As we were leaving Wat Phou, we asked the driver to take us to Jao-Ying Sodah’s house. He had to stop three times and ask exactly where that was. You would think that if you were a princess, albeit one of a now-defunct monarchy, your house would be rather easy to find. But all the directions were apparently confusing, and part of me wonders if that was intentional.
The story of how we came to know Jao-Ying Sodah (or as she is sometimes known, Ya-Mae Sodah) began long before my birth.
Laos was once divided into three kingdoms: Lan Xang in Luang Prabang; Vientiane (present-day capital); and the southern Kingdom of Champassak. Following a period of French occupation, King Sisavang Vong led the unification of these separate kingdoms.
When Pa Boun (Dad’s older sister) and her husband (Loung Lay) served the royal family of Champassak, Jao-Ying Sodah’s parents no longer held any official claim to the province. Nonetheless, the people of the former southern kingdom continued to regard them as royalty.
With the Communist Pathet Lao victory in 1975, Jao-Ying Sodah and her family members fled to France. She is the only one who returned to Champassak, several years later, where she lived in a modest-sized house with one or two loyal attendants.
And there is where we found her, at last, after meandering through the city. I had actually met her before – sometime during elementary school, she came to stay with Pa Boun in America. Although she had clearly aged, her face was unmistakeable.
We found her in good spirits, eating maak kaam (sour, unripened tamarind) with spicy sauce. Incidentally, tamarind with spicy sauce happens to be one of my favorite snacks; just writing this makes my mouth water.

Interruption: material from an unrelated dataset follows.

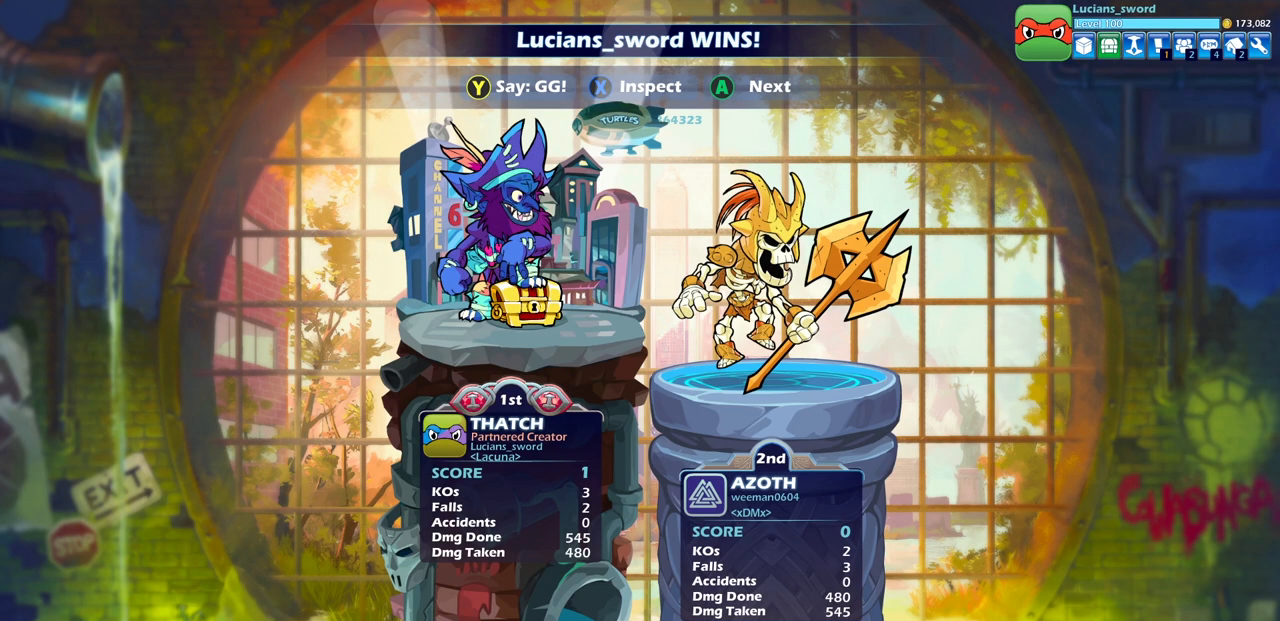
{"buttons": [], "left_stick": "center", "right_stick": "center", "events": []}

Her vision was failing, and I don’t think she remembered me. Mom gave her an envelope with money from Pa Boun, a token of her undying loyalty. My aunt is not a wealthy woman, so the gesture was especially touching.
Before leaving, we each took a photo with Jao-Ying Sodah. When it was my turn, I automatically put my arm around her shoulders, because that’s what you do to show affection in photographs. Right? Suddenly, it dawned on me that this behavior was inappropriate – one does not treat the princess of Champassak like an old school yard chum, fallen empire aside. I quickly dropped my hand…right into her bowl of spicy sauce.
Embarrassed, panicked, and giggling my maniacal nervous giggle, I tried to figure out what to do with my soiled fingers. She had a bottle of water nearby, but using it to wash my fingers was out of the question. I couldn’t ask her for a napkin – that would only direct her attention to the fact that my fingers had been in her snack.
In the seconds that I was trying to figure out the best course of action, Mom captured this photo: you can see my fingers curled, trying not to get sauce on my pants.
As we were leaving, fingers now sticky from the drying sauce, I whispered to Mom what I had done. I had half a mind to walk away without saying a word to anyone; I was THAT mortified. But in the end, I was overwhelmed with guilt – how could I live with myself, knowing THE princess would eat the sauce I contaminated?? Mom laughed and gave me up, which made Jao-Ying Sodah laugh too. She dismissively pointed to a large clay water jar and asked Why didn’t you just wash your hand?
Jao-Ying Sodah passed away in 2012, and there are no more royals in Champassak. I can only imagine the things she lived through. May she rest in peace.